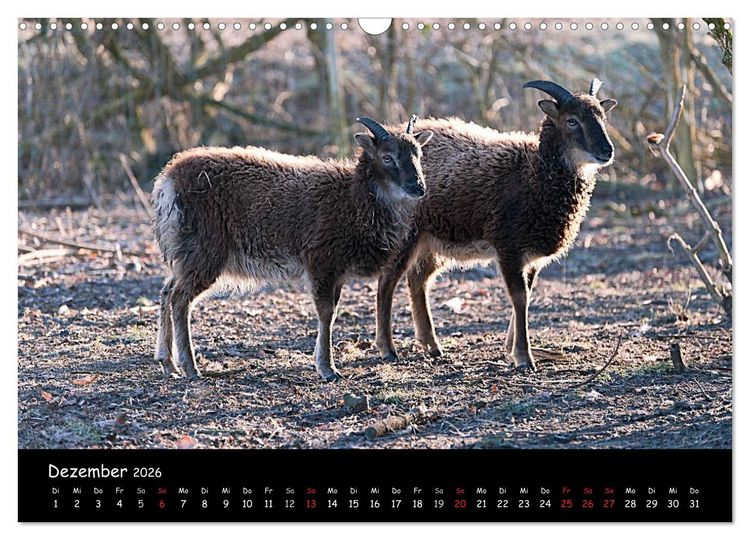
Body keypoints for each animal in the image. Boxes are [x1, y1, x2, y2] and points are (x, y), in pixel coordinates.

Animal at [152, 116, 433, 382]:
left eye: (418, 155)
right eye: (387, 157)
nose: (419, 188)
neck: (353, 201)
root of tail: (168, 182)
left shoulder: (337, 271)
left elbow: (332, 312)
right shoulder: (321, 262)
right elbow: (326, 313)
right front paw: (327, 369)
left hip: (185, 251)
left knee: (167, 291)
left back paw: (168, 364)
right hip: (203, 251)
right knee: (180, 299)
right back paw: (190, 368)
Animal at [375, 79, 617, 370]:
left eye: (602, 117)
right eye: (572, 120)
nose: (607, 151)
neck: (534, 173)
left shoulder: (531, 255)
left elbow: (527, 294)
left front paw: (511, 348)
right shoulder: (508, 245)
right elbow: (519, 297)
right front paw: (524, 357)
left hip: (433, 238)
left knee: (418, 279)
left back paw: (432, 345)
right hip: (406, 234)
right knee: (387, 281)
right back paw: (388, 349)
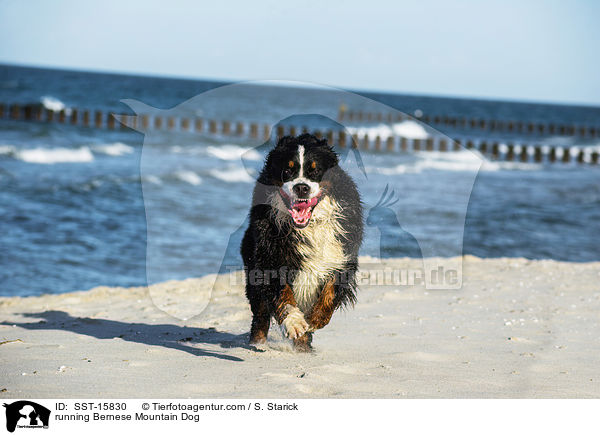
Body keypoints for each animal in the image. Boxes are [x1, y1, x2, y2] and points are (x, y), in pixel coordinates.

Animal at [241, 133, 364, 350]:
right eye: (287, 171)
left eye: (315, 171)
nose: (301, 187)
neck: (309, 227)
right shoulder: (270, 256)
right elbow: (283, 293)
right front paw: (295, 322)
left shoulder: (341, 256)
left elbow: (331, 292)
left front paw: (315, 320)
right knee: (260, 314)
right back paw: (259, 343)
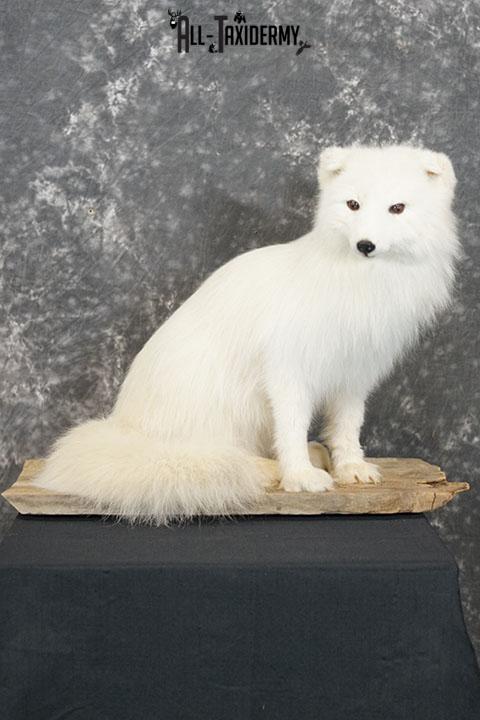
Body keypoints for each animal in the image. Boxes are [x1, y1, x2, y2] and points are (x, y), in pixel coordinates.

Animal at [34, 144, 460, 523]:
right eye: (352, 205)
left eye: (397, 208)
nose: (365, 245)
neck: (362, 282)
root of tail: (124, 429)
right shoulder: (288, 369)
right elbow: (291, 426)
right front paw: (299, 476)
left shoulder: (355, 375)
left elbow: (346, 427)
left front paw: (350, 466)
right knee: (219, 460)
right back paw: (272, 469)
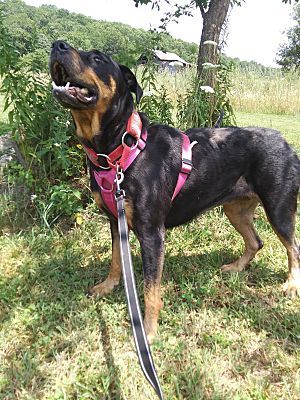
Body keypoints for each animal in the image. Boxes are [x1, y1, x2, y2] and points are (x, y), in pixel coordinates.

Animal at [49, 41, 300, 344]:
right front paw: (108, 286)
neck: (119, 148)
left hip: (279, 208)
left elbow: (150, 288)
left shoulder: (152, 233)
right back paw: (236, 268)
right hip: (235, 209)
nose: (58, 45)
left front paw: (148, 329)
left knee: (293, 248)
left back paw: (291, 284)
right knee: (256, 241)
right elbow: (116, 260)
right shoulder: (115, 221)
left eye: (97, 58)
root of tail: (287, 144)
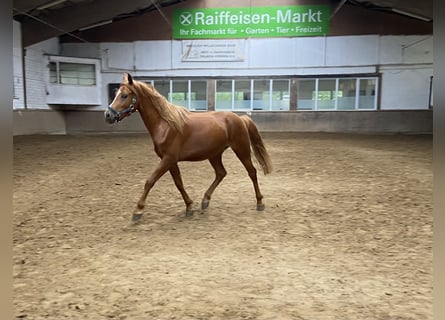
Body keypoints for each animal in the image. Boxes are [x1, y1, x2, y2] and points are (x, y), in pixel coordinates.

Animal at [105, 73, 270, 222]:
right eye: (116, 93)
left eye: (124, 95)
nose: (108, 115)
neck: (165, 125)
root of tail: (240, 118)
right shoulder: (170, 161)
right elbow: (179, 183)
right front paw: (189, 207)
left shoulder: (168, 159)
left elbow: (150, 181)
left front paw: (138, 211)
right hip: (214, 154)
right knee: (221, 173)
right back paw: (205, 200)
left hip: (241, 149)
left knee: (252, 172)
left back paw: (260, 202)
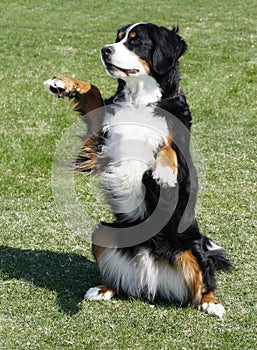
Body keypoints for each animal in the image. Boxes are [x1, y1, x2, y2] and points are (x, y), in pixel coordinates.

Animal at [44, 21, 230, 318]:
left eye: (135, 41)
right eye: (117, 38)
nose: (105, 50)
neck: (140, 101)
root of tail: (151, 277)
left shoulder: (182, 162)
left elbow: (168, 148)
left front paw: (164, 170)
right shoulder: (102, 142)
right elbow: (93, 91)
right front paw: (65, 84)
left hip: (193, 247)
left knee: (204, 284)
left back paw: (211, 303)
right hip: (103, 232)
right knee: (119, 280)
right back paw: (103, 289)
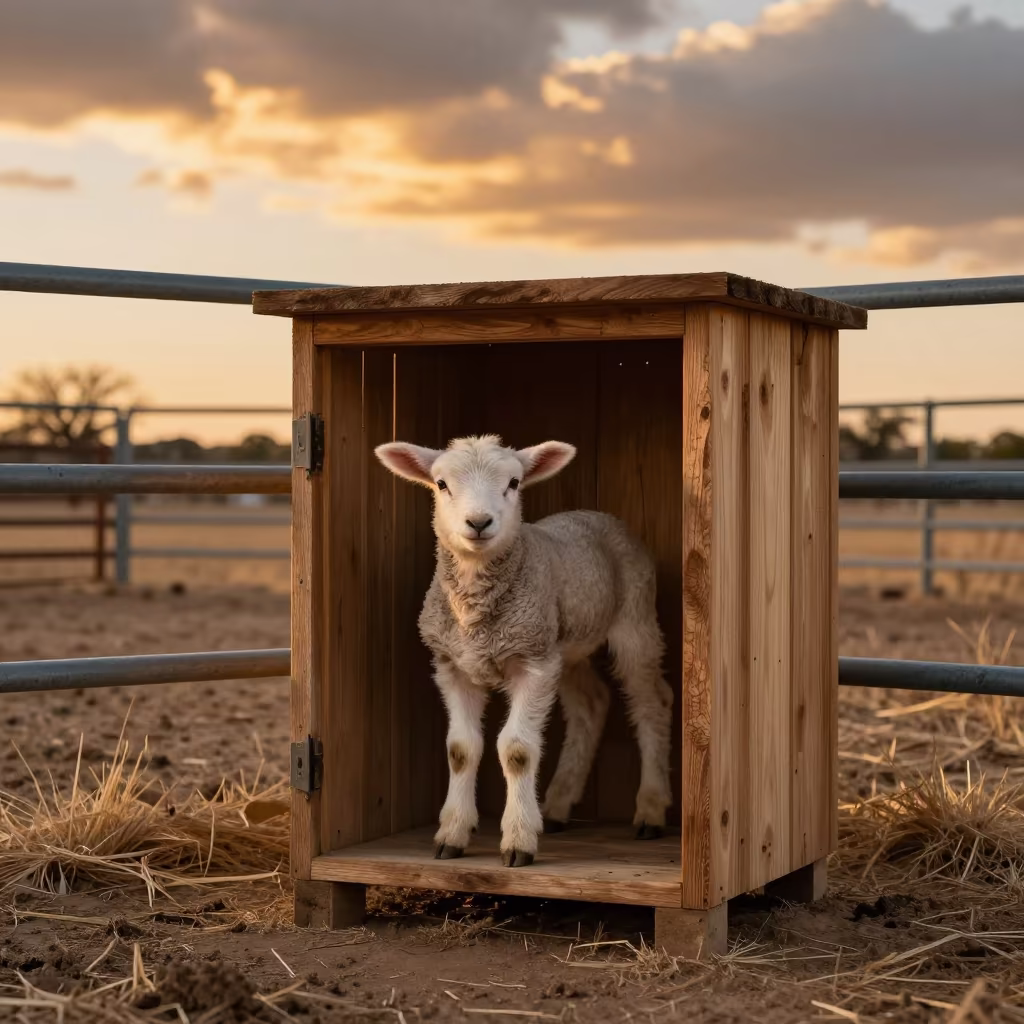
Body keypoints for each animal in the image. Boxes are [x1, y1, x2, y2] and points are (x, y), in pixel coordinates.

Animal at [374, 434, 674, 868]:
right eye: (442, 484)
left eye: (514, 483)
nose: (479, 522)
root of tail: (598, 514)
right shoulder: (453, 665)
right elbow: (460, 750)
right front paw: (451, 835)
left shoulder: (532, 664)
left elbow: (516, 750)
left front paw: (518, 841)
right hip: (562, 644)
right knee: (592, 703)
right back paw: (558, 805)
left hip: (633, 620)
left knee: (653, 703)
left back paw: (650, 808)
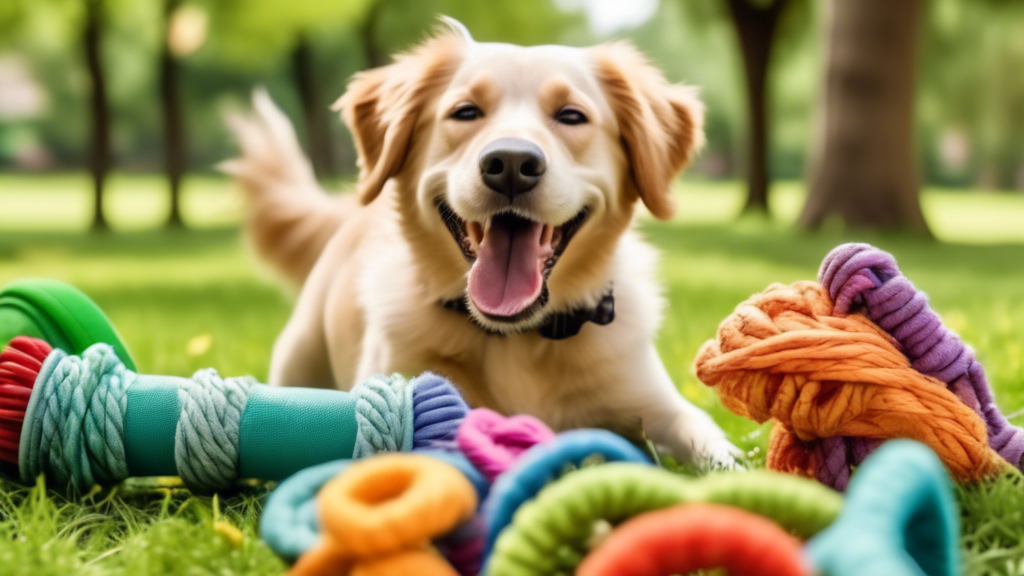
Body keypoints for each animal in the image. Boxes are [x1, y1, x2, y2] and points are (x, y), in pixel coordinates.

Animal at [222, 17, 737, 463]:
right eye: (465, 112)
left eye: (571, 116)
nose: (510, 163)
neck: (518, 337)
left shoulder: (661, 406)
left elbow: (718, 449)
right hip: (298, 355)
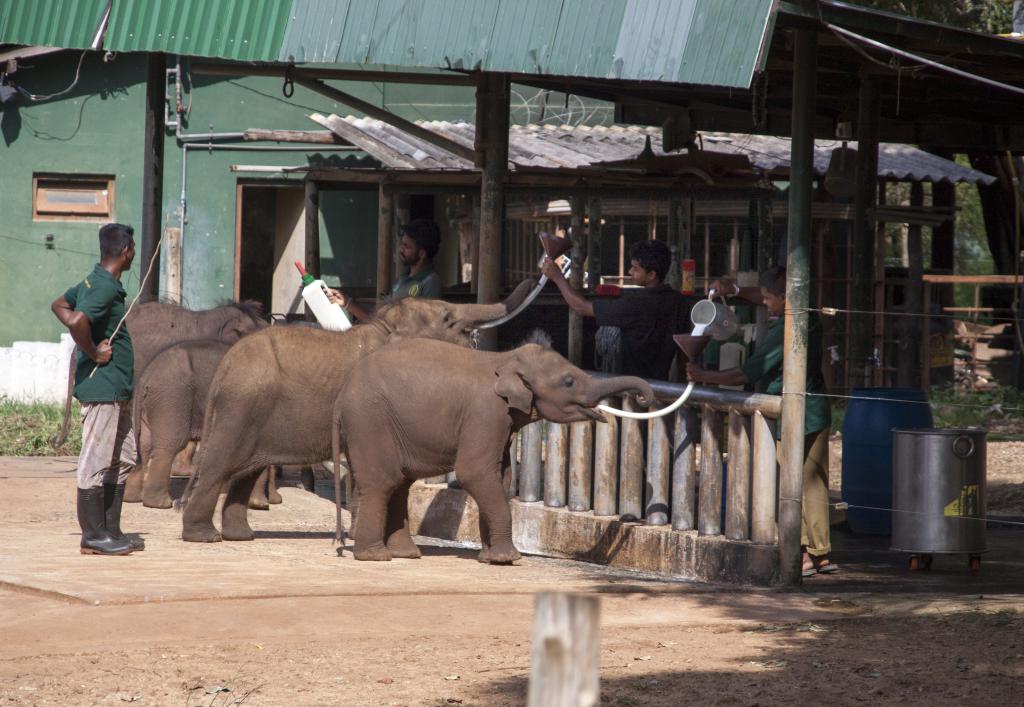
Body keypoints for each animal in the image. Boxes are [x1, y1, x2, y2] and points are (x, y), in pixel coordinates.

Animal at [335, 334, 655, 561]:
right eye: (568, 381)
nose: (643, 398)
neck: (506, 358)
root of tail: (342, 392)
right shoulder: (485, 413)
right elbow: (475, 473)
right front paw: (507, 559)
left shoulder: (503, 422)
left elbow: (501, 478)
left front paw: (490, 557)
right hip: (370, 420)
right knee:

Task instructions :: Read through the entries above, and wherever a line holds the string "tail", copy it.

Final answer ::
root of tail: (168, 182)
root of tail: (124, 429)
root of tail: (287, 144)
root of tail: (240, 118)
root of tail: (151, 277)
root of tail: (598, 514)
root of tail: (342, 392)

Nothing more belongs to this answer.